Extracted information START

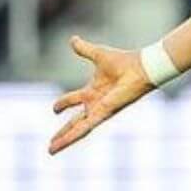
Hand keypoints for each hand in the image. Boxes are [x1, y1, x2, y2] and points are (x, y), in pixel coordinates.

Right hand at [49, 36, 154, 153]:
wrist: (140, 68)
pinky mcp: (103, 114)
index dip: (63, 104)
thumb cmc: (124, 62)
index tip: (54, 110)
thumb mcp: (97, 54)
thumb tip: (72, 39)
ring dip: (64, 140)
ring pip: (77, 129)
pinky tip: (63, 143)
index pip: (74, 99)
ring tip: (51, 150)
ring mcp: (99, 111)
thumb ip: (84, 49)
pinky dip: (73, 136)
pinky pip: (85, 127)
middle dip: (63, 133)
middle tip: (50, 144)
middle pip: (75, 122)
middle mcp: (95, 103)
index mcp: (94, 91)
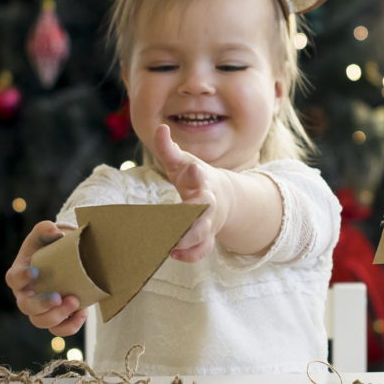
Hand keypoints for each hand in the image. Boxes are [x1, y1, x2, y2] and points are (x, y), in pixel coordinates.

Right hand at [5, 221, 87, 335]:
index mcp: (20, 274)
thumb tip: (55, 233)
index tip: (34, 272)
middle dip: (42, 305)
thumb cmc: (48, 245)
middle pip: (26, 307)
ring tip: (74, 302)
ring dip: (57, 317)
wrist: (63, 258)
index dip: (21, 278)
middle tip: (58, 297)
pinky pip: (58, 330)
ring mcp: (39, 309)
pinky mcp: (56, 317)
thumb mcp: (45, 233)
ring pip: (41, 322)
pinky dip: (70, 326)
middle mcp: (26, 295)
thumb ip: (46, 228)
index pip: (13, 279)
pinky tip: (82, 313)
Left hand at [152, 124, 225, 262]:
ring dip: (186, 241)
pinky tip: (172, 254)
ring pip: (203, 235)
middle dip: (191, 216)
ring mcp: (209, 222)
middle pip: (203, 211)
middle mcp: (207, 203)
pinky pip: (202, 250)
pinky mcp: (207, 237)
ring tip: (168, 246)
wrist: (223, 197)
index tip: (194, 169)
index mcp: (201, 181)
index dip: (196, 174)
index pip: (199, 176)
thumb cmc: (195, 178)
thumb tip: (160, 128)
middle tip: (175, 221)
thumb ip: (168, 148)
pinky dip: (189, 255)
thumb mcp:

Extracted information END

Action item:
What is needed here is an exact transcription of every record above, with images excluded.

Solution:
Hand keypoints for each hand in the image. Boxes are [x1, y1, x2, y2] and points are (x, y), in pixel coordinates.

Right hand at [49, 36, 154, 153]:
wrist: (140, 68)
pinky mcp: (103, 114)
index dip: (63, 104)
thumb cmc: (124, 62)
index tip: (54, 110)
thumb mcp: (97, 54)
thumb tip: (72, 39)
ring dip: (64, 140)
ring pip: (77, 129)
pinky tip: (63, 143)
index pip: (74, 99)
ring tip: (51, 150)
ring mcp: (99, 111)
thumb ip: (84, 49)
pinky dip: (73, 136)
pinky pip: (85, 127)
middle dip: (63, 133)
middle tip: (50, 144)
middle pip: (75, 122)
middle mcp: (95, 103)
index mcp: (94, 91)
Hand keypoints for each hand in the image. Boxes are [x1, y1, x2, y2] and points are (x, y), in pixel coordinates.

Right hand at [5, 221, 87, 335]:
index mcp: (20, 274)
thumb tip: (55, 233)
index tip: (34, 272)
middle dip: (42, 305)
thumb cmc: (48, 245)
middle pip: (26, 307)
ring tip: (74, 302)
ring dip: (57, 317)
wrist: (63, 258)
index dip: (21, 278)
middle tip: (58, 297)
pinky pip: (58, 330)
ring mcp: (39, 309)
pinky mcp: (56, 317)
thumb mcp: (45, 233)
ring pip: (41, 322)
pinky dip: (70, 326)
middle mcp: (26, 295)
thumb ip: (46, 228)
index pip: (13, 279)
pinky tip: (82, 313)
Left hand at [152, 124, 225, 262]:
ring dip: (186, 241)
pinky tip: (172, 254)
ring pip: (203, 235)
middle dip: (191, 216)
ring mcp: (209, 222)
middle pip: (203, 211)
middle mcp: (207, 203)
pinky pip: (202, 250)
pinky mcp: (207, 237)
ring tip: (168, 246)
wrist: (223, 197)
index tip: (194, 169)
index mcp: (201, 181)
index dip: (196, 174)
index pip: (199, 176)
thumb cmc: (195, 178)
thumb tip: (160, 128)
middle tip: (175, 221)
thumb ip: (168, 148)
pinky dip: (189, 255)
thumb mcp:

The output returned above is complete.